Господин Дефонтен, то есть Бернар, расспрашивал мою мать о работе в мэрии, интересовался количеством техперсонала, бюджетом, продолжительностью рабочего дня, ее взаимоотношениями с начальством, подчиненными, — и все это с таким серьезным видом, словно сам собирался устроиться туда на работу, словно скромная должность моей мамаши была равноценной креслу президента-генерального директора, а ее техотдел — крупной компании на фондовой бирже. Он так легко находил что-то общее между ее работой и своей деятельностью в фармацевтической группе, что мне хотелось вскочить и завопить что есть мочи: «А почему вы не спросите ее, сколько рулонов туалетной бумаги она имеет право класть каждый день?», так как это входило в служебные обязанности моей матери, и ее постоянной головной болью были упакованные по шестнадцать штук бумажные рулоны, а не курс нефти на мировых рынках. Эти чертовы рулоны исчезали быстрее, чем она успевала их заказывать. «Можно подумать, их сжирают унитазы, эти ненасытные львиные хари, они лопают мои рулоны килограммами, что же мне, по-твоему, делать, мой милый?» Бернар Дефонтен расспрашивал ее о работе так серьезно, с таким неподдельным интересом, что я просто терялся: делал ли он это из снисходительности или же его действительно интересовала эта тема, а может, по профессиональной привычке или из дружеских чувств к мамаше? Иногда его глаза затуманивались, и он, казалось, мыслями улетал далеко от нас, но это длилось всего пару мгновений, и он возвращался.

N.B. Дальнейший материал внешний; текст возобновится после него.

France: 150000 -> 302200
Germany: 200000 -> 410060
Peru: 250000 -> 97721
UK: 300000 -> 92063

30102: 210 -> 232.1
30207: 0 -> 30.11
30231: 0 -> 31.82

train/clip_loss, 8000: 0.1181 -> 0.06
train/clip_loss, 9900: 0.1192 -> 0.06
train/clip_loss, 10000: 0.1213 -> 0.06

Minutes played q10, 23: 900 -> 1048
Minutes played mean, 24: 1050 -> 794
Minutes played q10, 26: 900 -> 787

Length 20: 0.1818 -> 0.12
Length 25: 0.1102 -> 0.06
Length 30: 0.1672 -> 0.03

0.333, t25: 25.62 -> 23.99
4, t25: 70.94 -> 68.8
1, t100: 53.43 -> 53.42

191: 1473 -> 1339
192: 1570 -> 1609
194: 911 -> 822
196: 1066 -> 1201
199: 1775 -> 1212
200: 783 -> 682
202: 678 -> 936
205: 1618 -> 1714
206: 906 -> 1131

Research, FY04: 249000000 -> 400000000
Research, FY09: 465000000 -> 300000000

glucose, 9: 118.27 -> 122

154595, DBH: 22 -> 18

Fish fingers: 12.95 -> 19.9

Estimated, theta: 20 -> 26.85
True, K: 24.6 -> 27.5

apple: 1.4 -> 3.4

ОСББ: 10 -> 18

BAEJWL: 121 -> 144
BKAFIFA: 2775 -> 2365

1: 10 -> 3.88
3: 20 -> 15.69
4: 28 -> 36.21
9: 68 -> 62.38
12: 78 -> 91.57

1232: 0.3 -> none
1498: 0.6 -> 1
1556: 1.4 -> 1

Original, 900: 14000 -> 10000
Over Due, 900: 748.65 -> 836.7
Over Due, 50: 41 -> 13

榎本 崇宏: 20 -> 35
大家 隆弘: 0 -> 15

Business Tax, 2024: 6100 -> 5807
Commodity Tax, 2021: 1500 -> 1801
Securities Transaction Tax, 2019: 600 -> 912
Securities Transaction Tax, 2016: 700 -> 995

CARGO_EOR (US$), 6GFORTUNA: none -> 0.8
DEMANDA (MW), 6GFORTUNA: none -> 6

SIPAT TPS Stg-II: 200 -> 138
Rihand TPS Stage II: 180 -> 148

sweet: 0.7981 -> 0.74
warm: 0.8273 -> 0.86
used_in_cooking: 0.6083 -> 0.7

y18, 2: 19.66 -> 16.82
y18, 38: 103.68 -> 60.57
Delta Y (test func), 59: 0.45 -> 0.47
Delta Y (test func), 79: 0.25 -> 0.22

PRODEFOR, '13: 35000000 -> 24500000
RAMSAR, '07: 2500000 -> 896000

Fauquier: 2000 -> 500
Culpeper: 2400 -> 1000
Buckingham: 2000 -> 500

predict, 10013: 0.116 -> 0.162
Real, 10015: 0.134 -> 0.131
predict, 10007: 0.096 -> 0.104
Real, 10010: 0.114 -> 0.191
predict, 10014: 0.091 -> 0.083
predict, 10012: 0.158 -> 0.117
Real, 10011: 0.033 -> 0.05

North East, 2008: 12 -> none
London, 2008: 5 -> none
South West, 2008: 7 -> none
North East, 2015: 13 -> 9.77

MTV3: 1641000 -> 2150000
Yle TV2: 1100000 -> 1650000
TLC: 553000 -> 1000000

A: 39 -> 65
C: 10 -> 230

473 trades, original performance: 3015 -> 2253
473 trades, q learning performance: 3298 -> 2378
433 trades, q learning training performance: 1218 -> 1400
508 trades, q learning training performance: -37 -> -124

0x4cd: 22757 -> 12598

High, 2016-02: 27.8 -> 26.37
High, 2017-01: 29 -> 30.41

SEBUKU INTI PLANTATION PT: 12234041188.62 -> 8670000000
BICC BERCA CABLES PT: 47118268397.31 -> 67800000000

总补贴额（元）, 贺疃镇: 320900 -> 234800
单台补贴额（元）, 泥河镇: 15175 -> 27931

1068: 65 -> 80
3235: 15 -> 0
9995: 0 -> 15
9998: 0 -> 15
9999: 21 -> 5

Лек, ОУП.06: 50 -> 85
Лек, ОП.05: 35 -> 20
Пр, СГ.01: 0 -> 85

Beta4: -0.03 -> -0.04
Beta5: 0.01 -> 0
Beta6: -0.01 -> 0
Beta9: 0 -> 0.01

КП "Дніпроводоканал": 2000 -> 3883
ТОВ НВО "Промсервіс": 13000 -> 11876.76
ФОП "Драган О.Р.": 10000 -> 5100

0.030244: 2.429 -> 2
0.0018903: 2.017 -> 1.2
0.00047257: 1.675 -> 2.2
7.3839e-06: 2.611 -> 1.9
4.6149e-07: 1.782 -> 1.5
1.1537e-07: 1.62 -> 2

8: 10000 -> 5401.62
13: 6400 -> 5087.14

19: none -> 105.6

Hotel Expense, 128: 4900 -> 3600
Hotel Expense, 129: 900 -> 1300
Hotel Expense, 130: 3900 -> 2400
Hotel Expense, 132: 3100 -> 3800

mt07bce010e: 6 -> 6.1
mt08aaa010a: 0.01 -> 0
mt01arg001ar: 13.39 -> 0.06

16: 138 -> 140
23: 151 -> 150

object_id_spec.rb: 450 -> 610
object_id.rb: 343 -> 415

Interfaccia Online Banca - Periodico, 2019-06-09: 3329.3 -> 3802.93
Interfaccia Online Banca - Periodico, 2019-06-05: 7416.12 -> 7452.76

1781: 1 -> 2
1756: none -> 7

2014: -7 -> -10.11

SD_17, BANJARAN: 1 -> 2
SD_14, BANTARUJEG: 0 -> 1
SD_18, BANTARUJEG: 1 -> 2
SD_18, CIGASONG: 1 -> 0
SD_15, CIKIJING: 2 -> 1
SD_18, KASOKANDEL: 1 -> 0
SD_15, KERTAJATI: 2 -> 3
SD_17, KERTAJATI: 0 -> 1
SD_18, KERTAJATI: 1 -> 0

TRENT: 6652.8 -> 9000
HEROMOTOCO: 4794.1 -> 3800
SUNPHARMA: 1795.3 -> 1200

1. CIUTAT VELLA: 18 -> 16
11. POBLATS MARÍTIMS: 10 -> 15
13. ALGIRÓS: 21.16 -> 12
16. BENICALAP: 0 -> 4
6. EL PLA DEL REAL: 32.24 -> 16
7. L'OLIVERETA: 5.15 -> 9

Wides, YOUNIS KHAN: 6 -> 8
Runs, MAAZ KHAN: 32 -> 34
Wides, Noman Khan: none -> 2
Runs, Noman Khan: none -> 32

Вдруг я вспомнил фразу близнецов, которая вернулась ко мне как бумеранг, и — бац! — я получил сильнейшее сотрясение. «Вы похожи друг на друга». Смысл ее дошел до меня только сейчас, с опозданием, и мне показалось — ну разве это не как в кино? — что да, я действительно похож на него.
Нет, не физически, по крайней мере, пока нет. Его мощная, плотно сбитая фигура не могла сравниться с моим худым угловатым телом, а тяжелые и в то же время острые черты лица никоим образом не походили на мои (голова чужака, говорила моя бабуля с Карьеров, напуская на себя умный вид, когда хотела поддеть меня), однако в том состоянии смутного напряжения, в котором я пребывал, я чувствовал, что схожая мощная стать дремлет в моих мускулах, и в голове у меня вдруг пронесся образ моряка Попая. Не дрейфь, старина, качай бицепсы, ты еще им себя покажешь! Но самое главное, мне показалось, что я нырнул на мгновение, на очень короткое мгновение, в душу отца Лео и Камиллы, проплыл по ее извилистому течению, и этого хватило, чтобы меня накрыла волна беспредельного восхищения, смешанного с чувством глубокой растерянности. Всё это длилось одно мгновение, а сколько строк нужно исписать, чтобы выразить эти чувства, сколько потратить часов, чтобы вернуть тот миг, и стоит ли искать истину, кому довериться?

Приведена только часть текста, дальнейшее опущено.